В излучине Дона (Лебеденко) - страница 67

Надо и нам любыми способами ускорить ремонт танков. И Львицын под диктовку строчит приказание Кохреидзе.

— Представляю, — говорит Грудзинский, — как наш грузин взовьется.

— Кацо, ты понэмаешь! — копирует Львицын Кохреидзе. — Нэт, ты ничэго нэ понэмаешь! — и выкатывает глаза.

Мы дружно смеемся.

Мой помощник по технической части человек, в сущности, очень хороший, замечательный работник, но горячий и самолюбивый. Получив мое письмо, вспылит: он и его люди и без того не знают отдыха. Но все же приказание подхлестнет его, он где-то поднажмет, где-то что-то переставит, и, глядишь, мы получим лишний танк.

Через поднятый полог палатки струится утренняя свежесть и запах хлебов. Прямо перед нами балка, по дну ее ползут прозрачные ленты тумана.

Из-за поворота на тропинке со стороны бригады Румянцева вдруг появляется человек. На нем форма командира. Шаг легкий, но твердый, чуть с подскоком. Лицо круглое, моложавое.

Взобравшись по склону, незнакомец встречает Маслакова, останавливает, о чем-то спрашивает. Чему-то улыбается, показав удивительно белые зубы, и решительно направляется к палатке.

Кто бы это мог быть? Не из штаба ли корпуса?

У самого входа, пригнувшись, чуть задерживается, снимает новую фуражку, вытирает платком взмокший от быстрой ходьбы лоб и, шагнув в палатку, очень громко, чуть ли не во весь голос, говорит:

— Здравствуйте! Насилу нашел. — И обращается ко мне: — Вы командир пятьдесят пятой?

— Я.

— Будем знакомы.
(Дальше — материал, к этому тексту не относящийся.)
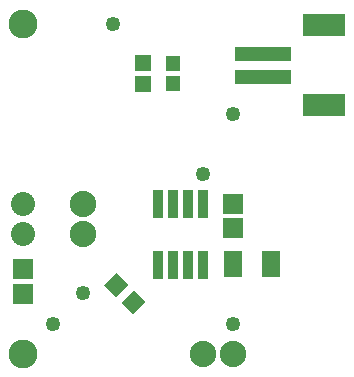
<source format=gts>
G04 MADE WITH FRITZING*
G04 WWW.FRITZING.ORG*
G04 DOUBLE SIDED*
G04 HOLES PLATED*
G04 CONTOUR ON CENTER OF CONTOUR VECTOR*
%ASAXBY*%
%FSLAX23Y23*%
%MOIN*%
%OFA0B0*%
%SFA1.0B1.0*%
%ADD10C,0.080000*%
%ADD11C,0.088000*%
%ADD12C,0.049370*%
%ADD13C,0.096614*%
%ADD14R,0.034000X0.097000*%
%ADD15R,0.191102X0.049370*%
%ADD16R,0.143858X0.072992*%
%ADD17R,0.053307X0.057244*%
%ADD18R,0.059208X0.088736*%
%ADD19R,0.059222X0.088736*%
%ADD20R,0.069055X0.065118*%
%ADD21C,0.010000*%
%LNMASK1*%
G90*
G70*
G54D10*
X120Y623D03*
X120Y523D03*
G54D11*
X720Y123D03*
X820Y123D03*
X320Y623D03*
X320Y523D03*
G54D12*
X820Y223D03*
X220Y223D03*
X420Y1223D03*
X820Y923D03*
X720Y723D03*
G54D13*
X120Y123D03*
X120Y1223D03*
G54D12*
X320Y324D03*
G54D14*
X620Y417D03*
X570Y623D03*
X670Y623D03*
X670Y417D03*
X620Y623D03*
X720Y417D03*
X720Y623D03*
X570Y417D03*
G54D15*
X920Y1123D03*
X920Y1044D03*
G54D16*
X1125Y1218D03*
X1125Y950D03*
G54D17*
X520Y1023D03*
X520Y1090D03*
G54D18*
X820Y423D03*
G54D19*
X948Y423D03*
G54D20*
X120Y323D03*
X120Y404D03*
X820Y623D03*
X820Y542D03*
G54D21*
G36*
X472Y353D02*
X430Y311D01*
X391Y350D01*
X433Y392D01*
X472Y353D01*
G37*
D02*
G36*
X529Y296D02*
X487Y254D01*
X449Y293D01*
X490Y335D01*
X529Y296D01*
G37*
D02*
G36*
X598Y1047D02*
X642Y1047D01*
X642Y999D01*
X598Y999D01*
X598Y1047D01*
G37*
D02*
G36*
X598Y1114D02*
X642Y1114D01*
X642Y1066D01*
X598Y1066D01*
X598Y1114D01*
G37*
D02*
G04 End of Mask1*
M02*
</source>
Батальонный комиссар Прохорович. Назначен к вам военкомом. — Из левого кармана гимнастерки извлекает предписание: — Пожалуйста.

Я пробегаю документ глазами.

— Что ж, очень кстати. Присаживайтесь, мы как раз дела обсуждаем. Вас как по имени-отчеству?

— Александр Гордеевич.

Представляю ему Грудзинского и Львицына.

— Очень приятно…

Энергичное пожатие, кивок, блеск ослепительно белых зубов.

На нас, запыленных и усталых, оглушенных бомбами и снарядами, сильно озабоченных неудачами, свежий, бодрый, здоровый вид нового комиссара, откровенно говоря, производит не очень приятное впечатление. Глядя на Прохоровича, я с неприязнью думаю: «С виду ты хорош, а что у тебя внутри, за душой?..»

Только решаю задать несколько вопросов, как комиссар сам начинает рассказывать о себе: сорок лет, уроженец Полтавщины, в армии начал со связиста, с тридцать пятого года на политработе в танковых частях, к нам прибыл с должности комиссара танкового полка, участвовал в боях. Отчеканив это, спрашивает у меня:

— Ну как, комбриг, устраивает моя биография?

— Раз начальство решило, о чем разговор, — уклончиво отвечаю я.